Commentators believe that hyperconvergence is gaining popularity because it simplifies the datacenter infrastructure and helps IT teams meet the demand for increasingly faster delivery of new applications and services while driving down costs.

Despite its growing acceptance, there is still a lack of clarity around the definition of hyperconvergence and the use cases that will prove to be of greatest benefit.

In simple terms, hyperconvergence brings together the key IT compute, storage, networking and virtualization resources, converging them in a tightly integrated single system managed through a software layer.

Advocates claim that this software-centric solution eliminates the time and cost of sourcing, deploying, managing and scaling legacy infrastructures that create inflexible silos and require specialized skills. Hyperconvergence, they believe, offers cloud-like speed and agility, with significant improvements in performance, reliability and cost effectiveness.

These benefits are important as organizations see creation of new software and services as a valuable revenue stream. They therefore want to accelerate delivery by adopting agile development and frequent deployment. That puts the onus on IT to create a more flexible infrastructure that supports rapid, continuous delivery.

From an operational perspective, hyperconvergence aims to eliminate the complexity of legacy datacenter infrastructure, which might have as many as 10 or 12 different elements to manage. Instead, it is managed through a single interface. Hyperconvergence also utilizes modular, commodity hardware systems, which reduces the cost, complexity and delay of scaling the infrastructure.

In the wider context of datacenter evolution, hyperconvergence builds on the widespread adoption of virtualization and succeeds its predecessor, converged infrastructure, as part of the ongoing move towards greater automation of datacenter processes. Converged infrastructure shares similar aims and benefits, but hyperconvergence claims to add more value by focusing on software to control solution management.

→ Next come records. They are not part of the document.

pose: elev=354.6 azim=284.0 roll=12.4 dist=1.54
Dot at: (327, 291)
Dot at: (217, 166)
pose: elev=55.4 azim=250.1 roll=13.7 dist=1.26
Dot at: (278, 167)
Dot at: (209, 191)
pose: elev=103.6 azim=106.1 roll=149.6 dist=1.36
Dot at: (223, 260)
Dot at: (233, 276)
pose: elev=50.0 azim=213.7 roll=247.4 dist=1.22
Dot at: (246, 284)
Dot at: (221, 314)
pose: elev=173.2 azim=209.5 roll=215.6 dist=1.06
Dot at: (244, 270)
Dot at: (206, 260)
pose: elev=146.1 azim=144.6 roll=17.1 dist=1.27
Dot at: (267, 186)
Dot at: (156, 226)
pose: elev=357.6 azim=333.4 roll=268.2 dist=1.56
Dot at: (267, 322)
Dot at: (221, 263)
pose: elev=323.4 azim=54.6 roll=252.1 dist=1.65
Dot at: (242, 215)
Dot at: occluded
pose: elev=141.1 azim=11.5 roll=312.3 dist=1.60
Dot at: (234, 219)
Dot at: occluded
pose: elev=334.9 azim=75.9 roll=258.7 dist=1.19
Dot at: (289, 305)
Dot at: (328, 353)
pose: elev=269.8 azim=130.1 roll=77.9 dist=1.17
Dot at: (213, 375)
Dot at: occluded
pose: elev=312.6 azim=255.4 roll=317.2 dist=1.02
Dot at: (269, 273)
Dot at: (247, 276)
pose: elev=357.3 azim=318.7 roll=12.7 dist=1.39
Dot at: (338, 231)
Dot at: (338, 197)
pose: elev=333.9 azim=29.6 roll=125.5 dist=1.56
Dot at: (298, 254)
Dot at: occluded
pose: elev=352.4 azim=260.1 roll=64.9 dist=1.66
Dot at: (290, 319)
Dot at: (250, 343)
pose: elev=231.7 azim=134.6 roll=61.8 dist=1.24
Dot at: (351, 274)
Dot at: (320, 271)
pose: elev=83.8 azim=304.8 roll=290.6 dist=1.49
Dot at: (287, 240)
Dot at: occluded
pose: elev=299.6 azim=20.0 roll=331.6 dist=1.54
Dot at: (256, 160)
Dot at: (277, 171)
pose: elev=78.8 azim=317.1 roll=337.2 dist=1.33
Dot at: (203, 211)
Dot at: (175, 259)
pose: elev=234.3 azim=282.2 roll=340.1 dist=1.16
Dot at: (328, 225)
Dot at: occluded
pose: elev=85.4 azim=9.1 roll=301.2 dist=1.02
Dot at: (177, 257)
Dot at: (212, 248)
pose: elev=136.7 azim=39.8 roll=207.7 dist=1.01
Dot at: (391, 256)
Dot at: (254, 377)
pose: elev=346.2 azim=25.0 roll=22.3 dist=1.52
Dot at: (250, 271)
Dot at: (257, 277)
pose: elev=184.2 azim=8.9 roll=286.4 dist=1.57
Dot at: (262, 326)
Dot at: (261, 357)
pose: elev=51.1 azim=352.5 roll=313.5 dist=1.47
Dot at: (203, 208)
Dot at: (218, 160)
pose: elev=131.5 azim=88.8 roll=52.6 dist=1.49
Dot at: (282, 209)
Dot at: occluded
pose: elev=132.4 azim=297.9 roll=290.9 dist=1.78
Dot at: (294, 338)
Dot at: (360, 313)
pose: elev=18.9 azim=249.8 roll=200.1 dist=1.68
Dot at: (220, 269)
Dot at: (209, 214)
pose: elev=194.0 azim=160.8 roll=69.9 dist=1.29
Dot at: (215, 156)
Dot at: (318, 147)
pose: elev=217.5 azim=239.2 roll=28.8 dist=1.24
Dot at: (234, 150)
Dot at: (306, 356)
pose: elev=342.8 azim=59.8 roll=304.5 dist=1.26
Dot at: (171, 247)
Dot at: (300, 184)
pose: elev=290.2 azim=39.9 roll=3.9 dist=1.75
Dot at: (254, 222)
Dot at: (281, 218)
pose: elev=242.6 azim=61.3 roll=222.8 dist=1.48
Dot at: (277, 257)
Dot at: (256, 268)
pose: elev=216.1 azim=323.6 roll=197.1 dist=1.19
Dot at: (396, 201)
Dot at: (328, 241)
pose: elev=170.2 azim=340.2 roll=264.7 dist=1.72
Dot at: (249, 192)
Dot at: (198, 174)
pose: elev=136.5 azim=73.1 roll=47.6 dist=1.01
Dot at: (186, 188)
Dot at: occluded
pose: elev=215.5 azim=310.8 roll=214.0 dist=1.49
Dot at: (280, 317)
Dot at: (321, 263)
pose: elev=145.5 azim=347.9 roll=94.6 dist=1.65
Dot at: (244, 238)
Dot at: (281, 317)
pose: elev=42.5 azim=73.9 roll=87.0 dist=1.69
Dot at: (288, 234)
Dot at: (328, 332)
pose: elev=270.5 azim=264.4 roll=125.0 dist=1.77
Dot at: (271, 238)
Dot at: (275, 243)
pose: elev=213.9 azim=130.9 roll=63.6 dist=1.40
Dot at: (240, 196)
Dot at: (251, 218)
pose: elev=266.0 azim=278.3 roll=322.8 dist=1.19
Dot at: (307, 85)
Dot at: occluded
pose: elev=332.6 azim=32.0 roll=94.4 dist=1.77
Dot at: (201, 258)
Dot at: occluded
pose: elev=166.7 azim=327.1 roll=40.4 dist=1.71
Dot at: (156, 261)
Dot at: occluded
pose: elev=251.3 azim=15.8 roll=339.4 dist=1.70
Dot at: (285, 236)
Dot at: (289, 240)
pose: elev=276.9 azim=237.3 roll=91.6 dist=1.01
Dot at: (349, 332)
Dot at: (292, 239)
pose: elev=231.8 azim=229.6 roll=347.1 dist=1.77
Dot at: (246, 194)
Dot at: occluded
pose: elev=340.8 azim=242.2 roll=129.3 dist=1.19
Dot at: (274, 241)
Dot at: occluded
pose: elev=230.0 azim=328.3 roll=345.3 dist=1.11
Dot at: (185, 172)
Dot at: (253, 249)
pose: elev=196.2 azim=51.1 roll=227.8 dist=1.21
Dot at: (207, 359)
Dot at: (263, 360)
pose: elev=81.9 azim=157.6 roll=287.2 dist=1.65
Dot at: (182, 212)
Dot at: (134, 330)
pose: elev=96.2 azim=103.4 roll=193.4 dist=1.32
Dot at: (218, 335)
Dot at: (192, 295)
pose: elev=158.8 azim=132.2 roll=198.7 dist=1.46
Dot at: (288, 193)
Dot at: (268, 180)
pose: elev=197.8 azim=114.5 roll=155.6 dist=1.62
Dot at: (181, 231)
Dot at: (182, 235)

Despite its promise, critics argue that the emphasis on single source and tight integration can result in vendor lock-in. They also believe that, so far, use cases for hyperconverged infrastructure are limited.

Feedback from the market indicates that small and medium businesses with smaller IT teams represent the main adopters, with the most frequent deployments used for VDI. However, there are increasing reports of hyperconvergence being used for mission-critical and Hadoop-based applications, as well as disaster recovery and branch infrastructure deployments.

There is also interest in hyperconvergence as an alternative to public cloud by organizations who want the efficiency and agility of cloud, but are reluctant to migrate because of security or convergence concerns.

As the technology matures, commentators believe that it will become a natural part of the datacenter environment and new use cases will evolve as confidence and wider adoption grows.

Virtual Tech Gurus believes that hyperconvergence represents an important development with many benefits for the datacenter. However, organizations should not rush their decision to invest in hyperconvergence; they must consider carefully which applications and services they will deploy to ensure the best return on investment.